Every picture should be left out, but the lines below must be repeated exactly.

• _DATA SECTION_:
»»
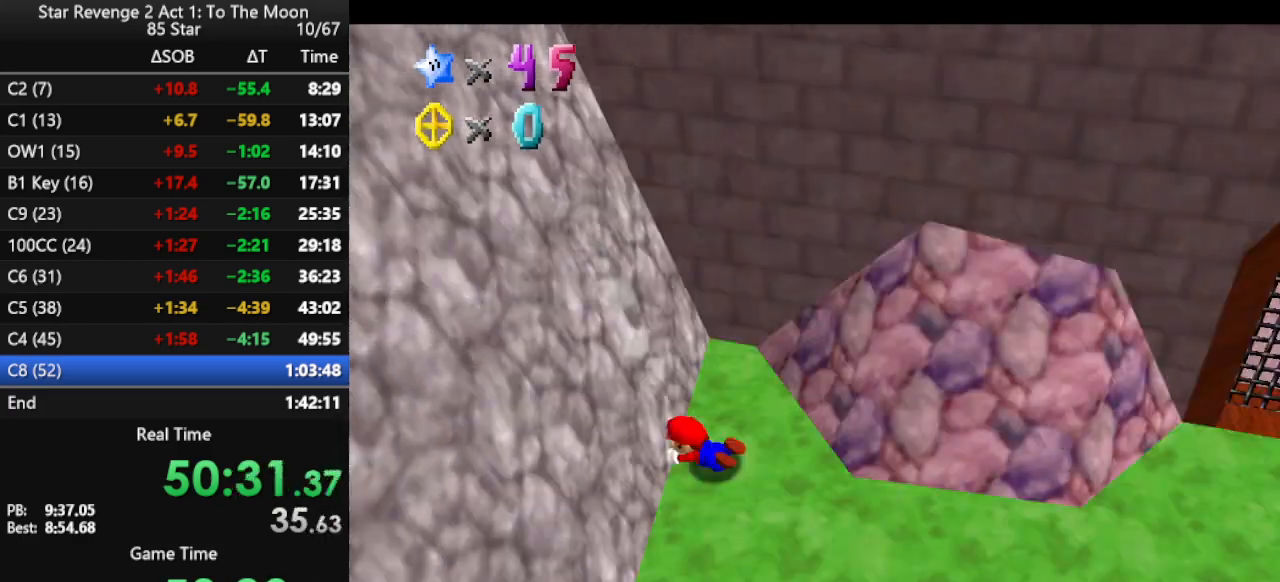
{"buttons": [], "left_stick": "center", "events": [[133, "A", "down"], [233, "A", "up"], [267, "A", "down"], [433, "A", "up"], [467, "left_stick", "center"]]}
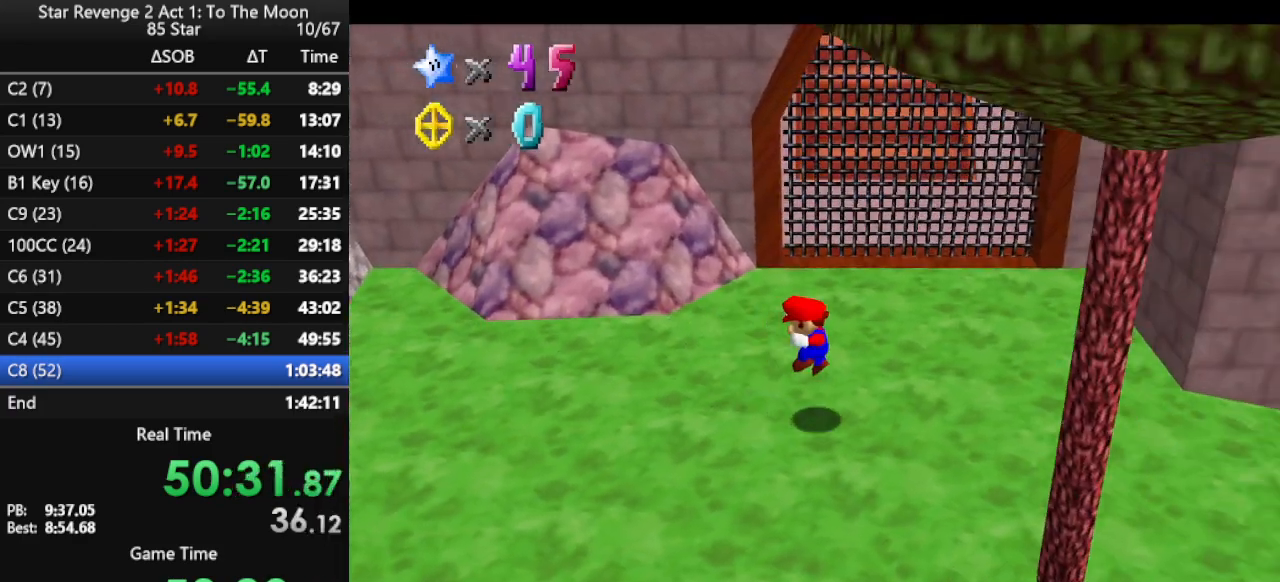
{"buttons": [], "left_stick": "down-left", "events": [[333, "left_stick", "left"], [400, "left_stick", "down-left"]]}
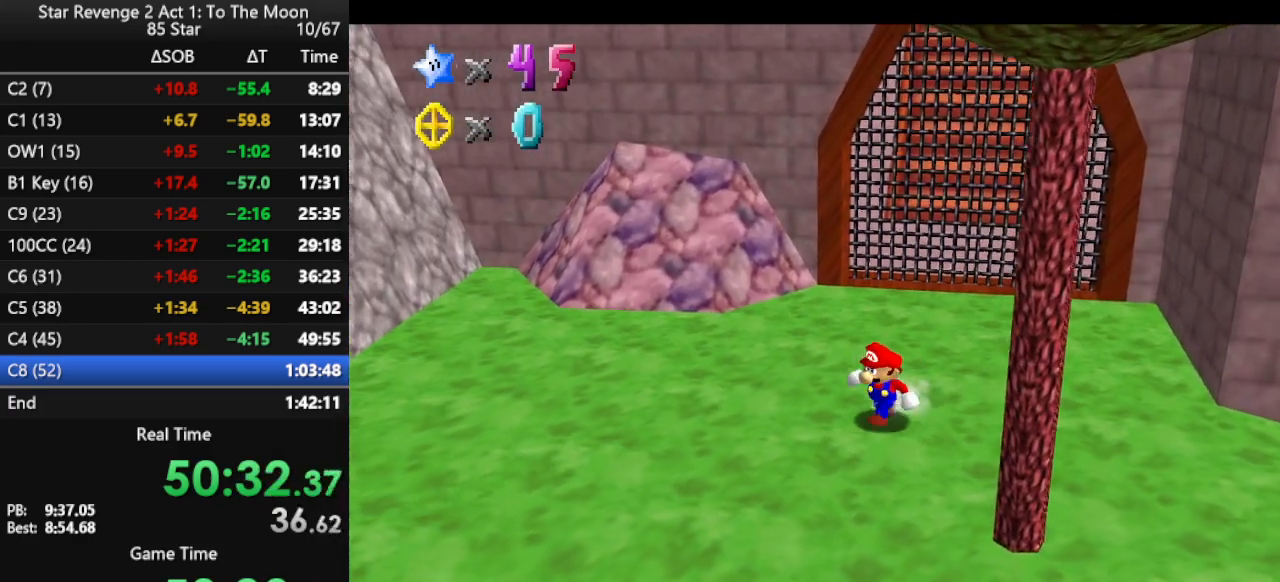
{"buttons": ["C_RIGHT"], "left_stick": "down-left", "events": [[100, "A", "down"], [133, "B", "down"], [167, "A", "up"], [267, "B", "up"], [433, "C_RIGHT", "down"]]}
««
• _ANSWER BOX_:
{"buttons": [], "left_stick": "center", "events": [[133, "A", "down"], [233, "A", "up"], [267, "A", "down"], [433, "A", "up"], [467, "left_stick", "center"]]}
{"buttons": [], "left_stick": "down-left", "events": [[333, "left_stick", "left"], [400, "left_stick", "down-left"]]}
{"buttons": ["C_RIGHT"], "left_stick": "down-left", "events": [[100, "A", "down"], [133, "B", "down"], [167, "A", "up"], [267, "B", "up"], [433, "C_RIGHT", "down"]]}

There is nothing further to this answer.